This done, Frank felt a little better, and the shadow at his side was not quite as real as it had been before. He put his will and his dying request together in a private drawer with Gretchen’s photograph, and the testament with the handwriting in it. He had kept this back when the stranger’s trunk was sent to the cottage, thinking that if it were missed and inquired for, he could easily produce it as having been mislaid. At the suggestion of Mr. St. Claire he went to New York, to the office of the German line of steamers, and made inquiries with regard to the passengers who had come on a certain ship at such a time. But nothing could be learned of any woman with a child, and after inserting in several of the New York papers a description of the woman, with a request for any information concerning her which could be given, he returned home, with a feeling that he had done all that could be required of him, and that he might now enjoy himself.

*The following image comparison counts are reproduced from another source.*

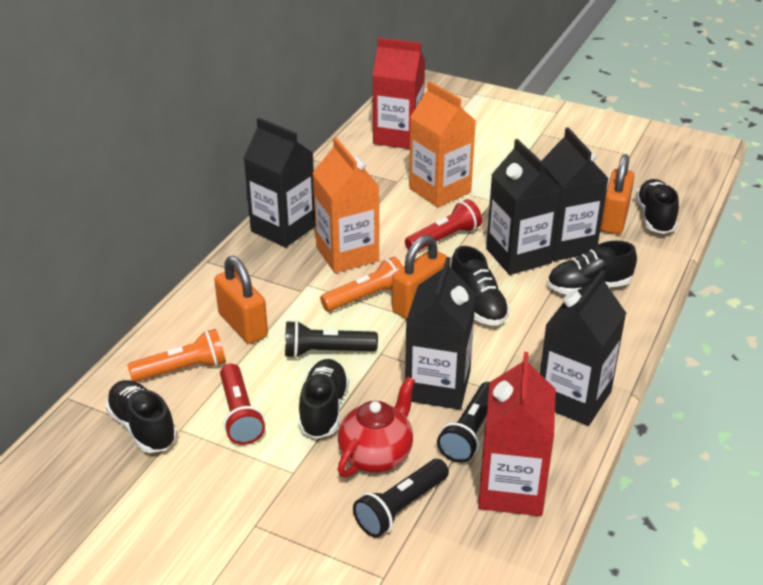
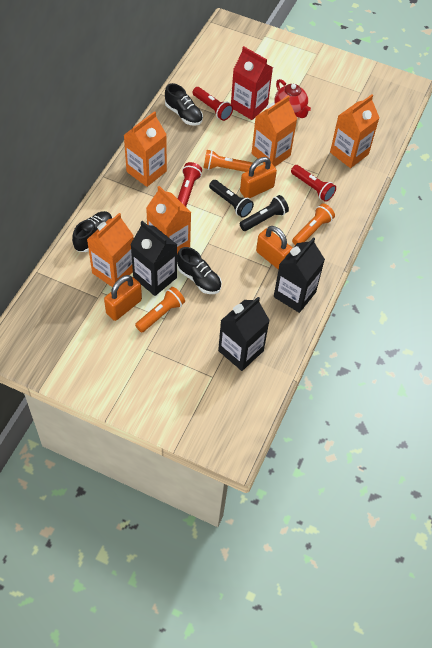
black carton: [244,118,315,247] [405,257,476,410] [486,139,561,275] [540,270,626,426] [541,127,609,261] = 5 -> [130,221,177,296] [218,297,270,371] [274,237,325,313] = 3
black flashlight: [285,320,378,358] [353,459,449,538] [437,382,490,463] = 3 -> [209,180,254,218] [239,195,289,231] = 2
black shoe: [106,380,177,453] [298,359,349,439] [451,246,510,325] [548,241,637,295] [636,179,679,234] = 5 -> [72,211,113,252] [165,83,203,126] [177,247,222,294] = 3
orange carton: [312,137,379,273] [409,81,476,207] = 2 -> [87,213,134,287] [124,111,167,187] [146,186,191,253] [252,95,297,167] [330,95,379,168] = 5
orange flashlight: [127,329,226,382] [320,257,403,312] = 2 -> [135,287,185,332] [203,150,252,172] [292,204,335,245] = 3
red carton: [372,38,425,149] [478,352,556,516] = 2 -> [231,46,273,120] = 1
red flashlight: [220,364,265,445] [405,199,482,250] = 2 -> [178,162,202,207] [193,87,233,121] [291,165,336,202] = 3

He was accordingly kind and even tender to his brother, who for several weeks suffered from low nervous depression, which kept him altogether in his room, to which he refused to admit any one except his attendant and Frank. He had ceased for the time being, to talk of Gretchen, or to expect her, and he never inquired for the child, whose blue hood had so affected him. Once Frank spoke of her to him and told him where she was, and that she was learning to speak English very rapidly, and growing prettier every day. But Arthur did not seem at all interested and only said:
‘How can Mrs. Crawford afford to keep the child?’
Others than Arthur asked that question, and among them Dolly, who with a woman’s quick wit, sharpened by something she accidentally saw, divined the truth, which she wrung at last from her husband. There was a fierce quarrel—almost their first—a sick headache which lasted three days, and a month or more of coldness between the married pair, and then, finding she could accomplish nothing, for Frank was as firm as a rock, Dolly gave up the contest, and tried by economizing in various ways, to save the money which she felt was taken from her children by the little girl, who had become so dear to Mrs. Crawford, that she would not have parted with her had nothing been paid for her keeping.
CHAPTER XVII.
“MR. CRAZYMAN, DO YOU WANT SOME CHERRIES?”
More than two years had passed away since the terrible March night when the strange woman was frozen to death in the Tramp House, and her history was still shrouded in mystery. Not a word had been heard concerning her, and her story was gradually being forgotten by the people of Shannondale. Her grave, however, was tolerably well kept, and every Saturday afternoon, in summer time, a few flowers were put upon it by Harold. Not so much for the sake of the dead as for the beautiful child who always accompanied him, laughing, and frolicking, and sometimes dancing around the grave where he told her her mother was buried.